Got it, right, can’t believe I missed that. Makes sense.
Still though, there’s way too many variables to be confident in anything so specific about this whole discussion, making it potentially-fun-but-probably-not-useful. It definitely isn’t clear that everyone with hardware that can support a simulation would be subject to (or subject themselves to) an ethics committee. Maybe the physics of the simulating universe allows error-free computers with arbitrarily high speed. Maybe they allow hypercomputation/super-recursive algorithms/halting oracles/whatever. If that is the case we might not be a formal research project with massive funding, we might be some script kiddie goofing around on his (its?) phone. Maybe we’re the first draft of a class project that wasn’t supposed to get run, at all, and someone typed the wrong command into the UI. Maybe our creator went to jail for torture and mass murder. Maybe it’s a historical simulation by people in our actual future, and copies of actual humans’ actual experiences don’t count as additional suffering by our descendants’ moral calculus. Maybe someone with unbounded computing power is just running every possible program in parallel for fun. Just for some off-of-the-top-of-my-head possibilities.
First, so what? If string theory doesn’t have practical applications does that mean it isn’t worth the cycles some people spend on it?
Secondly, you don’t have much of an imagination. If our reality is a simulation then you can start to think about the substrate that simulation is built on. It may contain limits that we can probe. There may be weaknesses in it that let us peek out of our container or alter it entirely. Even if we can’t alter anything, surely gaining knowledge by itself is some reward.
This is a corrupt and rehashed version of Nick Bostroms argument. The original presents a very simple and logical “yes” or “no” answer based on a few basic premises. This article literally adds nothing to the topic.
Their hypothesis is nonsense. I’m sure you can poke a few holes I haven’t even thought of.
It really is an untestable hypothesis, and simply boils down to faith. It’s amazing to me how many sci-fi tropes are treated as articles of faith. FTL, frozen brains, disembodied personalities, the Matrix. Good solid reasons why they’re not even remotely possible, but every nerd has an unshakeable faith they will absolutely be real some day.
The whole question boils down to solipsism and the “other people” problem. No, you can’t prove that anything is real. But you can’t get much done without a few assumptions.
To bad these physics professors didn’t post their experiment proposal in the Boing Boing comment section. You could have saved Dr. Savage and Dr. Beane a lot of trouble.
@Boundegar: AFAICT from your list, only FTL actually has “Good solid reasons why they’re not even remotely possible.”

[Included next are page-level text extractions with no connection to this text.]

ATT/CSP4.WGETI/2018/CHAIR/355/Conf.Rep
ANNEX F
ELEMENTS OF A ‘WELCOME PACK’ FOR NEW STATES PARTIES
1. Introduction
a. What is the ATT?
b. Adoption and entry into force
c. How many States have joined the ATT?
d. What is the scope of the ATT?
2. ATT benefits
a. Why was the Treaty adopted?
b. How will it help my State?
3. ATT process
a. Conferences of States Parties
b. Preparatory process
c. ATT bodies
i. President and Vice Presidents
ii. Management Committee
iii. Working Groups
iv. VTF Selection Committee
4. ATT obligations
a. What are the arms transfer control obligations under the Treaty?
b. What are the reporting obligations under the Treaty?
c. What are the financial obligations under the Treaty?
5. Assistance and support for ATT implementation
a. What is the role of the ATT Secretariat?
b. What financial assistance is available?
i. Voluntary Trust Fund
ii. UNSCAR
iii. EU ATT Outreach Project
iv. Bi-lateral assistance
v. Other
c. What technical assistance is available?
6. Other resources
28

My brain exists, therefore it is physically possible for a static record of its structure to exist. Physics may be computable, in which case simulations of conscious entities in virtual environments are possible. Possibility is different than likelihood, but much easier to determine. And yes, I too get annoyed by some of the things my fellow nerds sometimes take as articles of faith, but I’m also equally annoyed by other things that seem almost inevitable to me that they often don’t consider plausible.
Even if reality isnt “real” in some dorm room black light poster sort of way. Why would it matter. We all have to deal with the every day ins and outs of existing, even if that existence doesn’t technically match our assumptions.

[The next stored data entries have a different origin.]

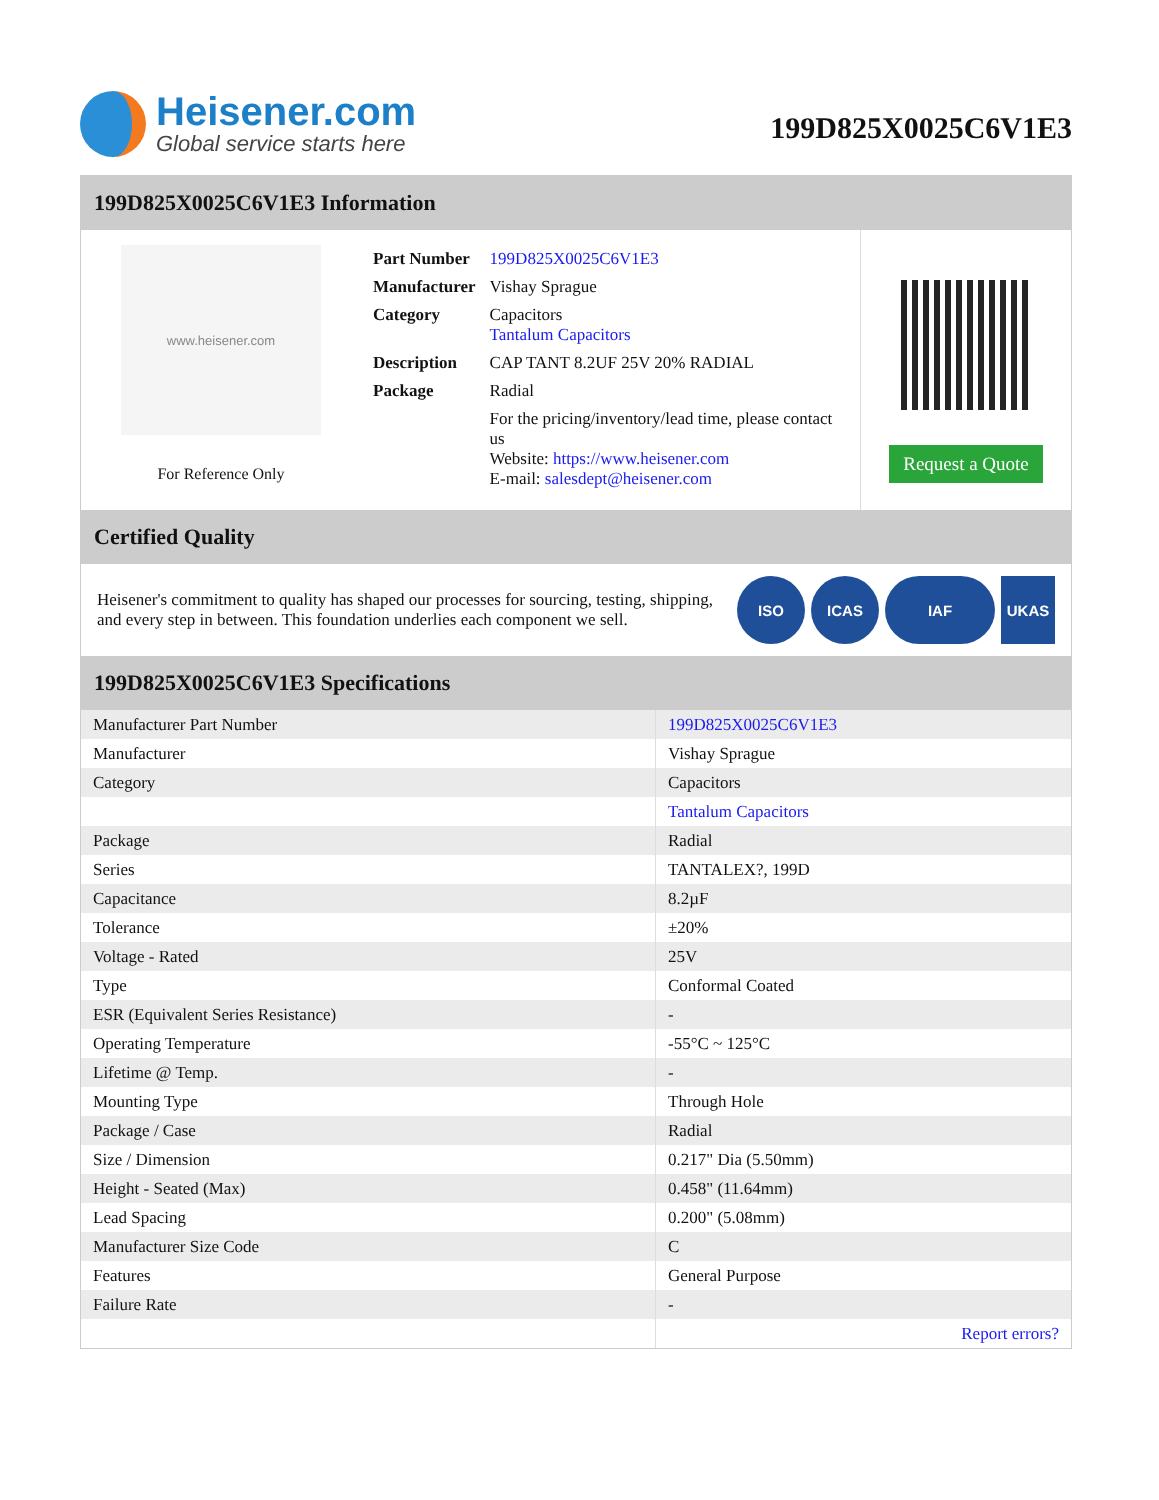Heisener.com
Global service starts here
199D825X0025C6V1E3
199D825X0025C6V1E3 Information
www.heisener.com
For Reference Only
| Part Number | 199D825X0025C6V1E3 |
| Manufacturer | Vishay Sprague |
| Category | Capacitors Tantalum Capacitors |
| Description | CAP TANT 8.2UF 25V 20% RADIAL |
| Package | Radial |
| | For the pricing/inventory/lead time, please contact us Website: https://www.heisener.com E-mail: salesdept@heisener.com |
Request a Quote
Certified Quality
Heisener's commitment to quality has shaped our processes for sourcing, testing, shipping, and every step in between. This foundation underlies each component we sell.
ISO ICAS IAF UKAS
199D825X0025C6V1E3 Specifications
| Manufacturer Part Number | 199D825X0025C6V1E3 |
| Manufacturer | Vishay Sprague |
| Category | Capacitors |
| | Tantalum Capacitors |
| Package | Radial |
| Series | TANTALEX?, 199D |
| Capacitance | 8.2µF |
| Tolerance | ±20% |
| Voltage - Rated | 25V |
| Type | Conformal Coated |
| ESR (Equivalent Series Resistance) | - |
| Operating Temperature | -55°C ~ 125°C |
| Lifetime @ Temp. | - |
| Mounting Type | Through Hole |
| Package / Case | Radial |
| Size / Dimension | 0.217" Dia (5.50mm) |
| Height - Seated (Max) | 0.458" (11.64mm) |
| Lead Spacing | 0.200" (5.08mm) |
| Manufacturer Size Code | C |
| Features | General Purpose |
| Failure Rate | - |
| | Report errors? |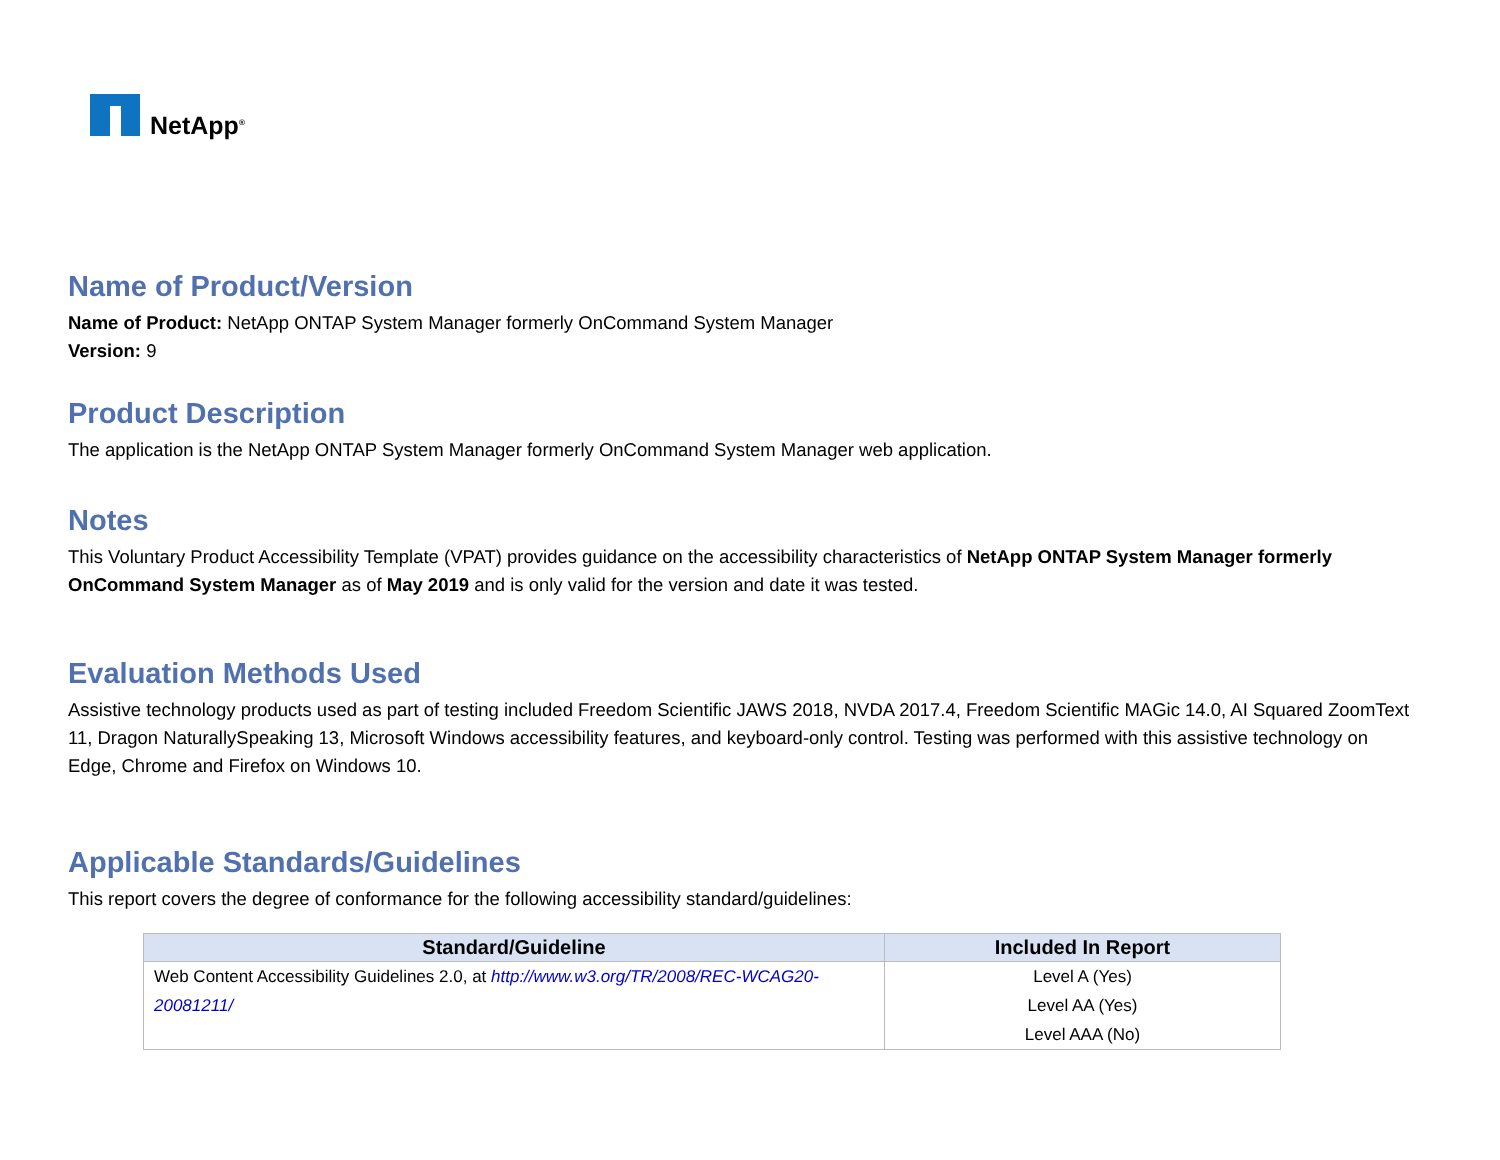NetApp<sup>®</sup>
Name of Product/Version
Name of Product: NetApp ONTAP System Manager formerly OnCommand System Manager
Version: 9
Product Description
The application is the NetApp ONTAP System Manager formerly OnCommand System Manager web application.
Notes
This Voluntary Product Accessibility Template (VPAT) provides guidance on the accessibility characteristics of NetApp ONTAP System Manager formerly OnCommand System Manager as of May 2019 and is only valid for the version and date it was tested.
Evaluation Methods Used
Assistive technology products used as part of testing included Freedom Scientific JAWS 2018, NVDA 2017.4, Freedom Scientific MAGic 14.0, AI Squared ZoomText 11, Dragon NaturallySpeaking 13, Microsoft Windows accessibility features, and keyboard-only control. Testing was performed with this assistive technology on Edge, Chrome and Firefox on Windows 10.
Applicable Standards/Guidelines
This report covers the degree of conformance for the following accessibility standard/guidelines:
| Standard/Guideline | Included In Report |
| --- | --- |
| Web Content Accessibility Guidelines 2.0, at http://www.w3.org/TR/2008/REC-WCAG20-20081211/ | Level A (Yes) Level AA (Yes) Level AAA (No) |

You can keep going on about “what if the tables not really a table? maaaaan.” whatever it is it does a good job of holding my breakfast up.

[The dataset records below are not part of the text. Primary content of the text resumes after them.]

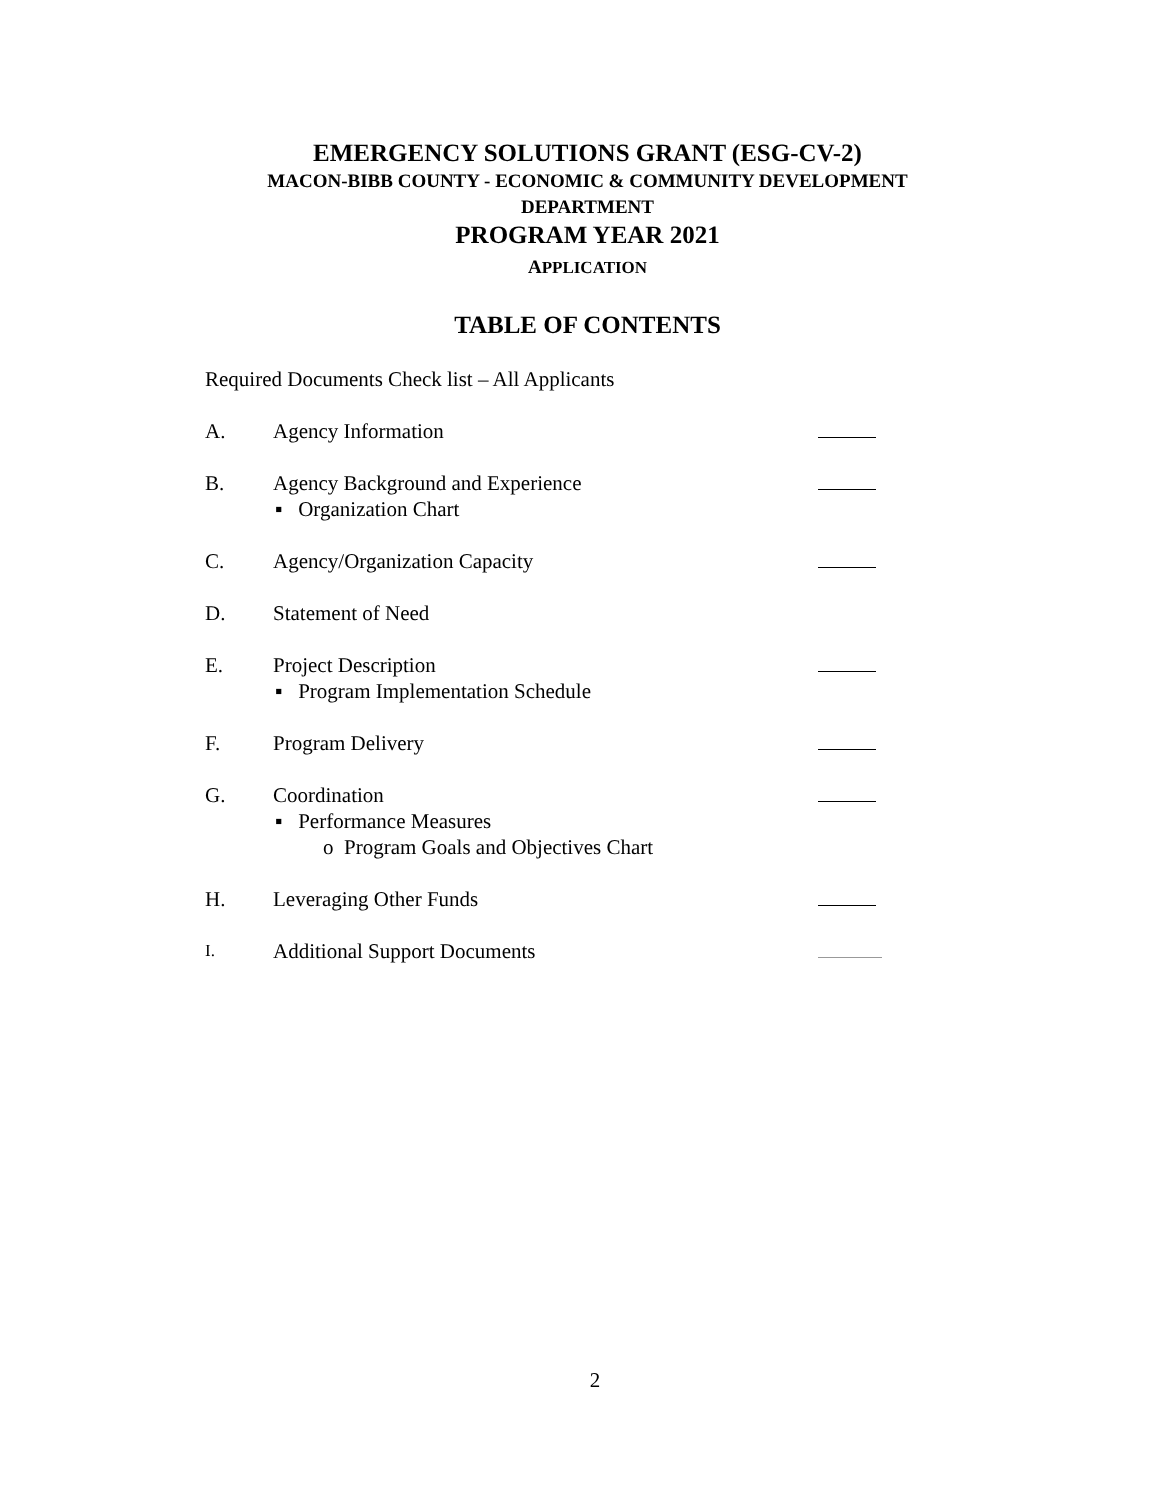EMERGENCY SOLUTIONS GRANT (ESG-CV-2)
MACON-BIBB COUNTY - ECONOMIC & COMMUNITY DEVELOPMENT
DEPARTMENT
PROGRAM YEAR 2021
APPLICATION
TABLE OF CONTENTS
Required Documents Check list – All Applicants
A. Agency Information
B. Agency Background and Experience
▪ Organization Chart
C. Agency/Organization Capacity
D. Statement of Need
E. Project Description
▪ Program Implementation Schedule
F. Program Delivery
G. Coordination
▪ Performance Measures
o Program Goals and Objectives Chart
H. Leveraging Other Funds
I.
Additional Support Documents
2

BTW: my breakfasts not really a breakfast. Man.
It’s more like French toast at 8pm. Eating before 11am jacks up my belly.
Meh. Don’t care. All of you poor sops are mere figments of my imagination. I am the only being that exists in my universe, and it is only my perversion that keeps it from being paradise.
IOW, it’s my world, and you are not even really here. Prove me wrong.
(I hate this sort of navel gazing. It can’t be disproven; therefore, it is not useful.)
That is how economics work! Because humans are so confused by their own abilities in symbolic representation, there is this hope that if they can convert reality into a symbol, and then manipulate the symbol, they can somehow actually get something for nothing in the world at large. I think it honestly explains like more than 95% of human activity. Religion, politics, finance - can all be reduced to this (IMO dubious) principle. It is an artefact/flaw of the human mind.
We are real, but most of our institutions aspire to the impossible.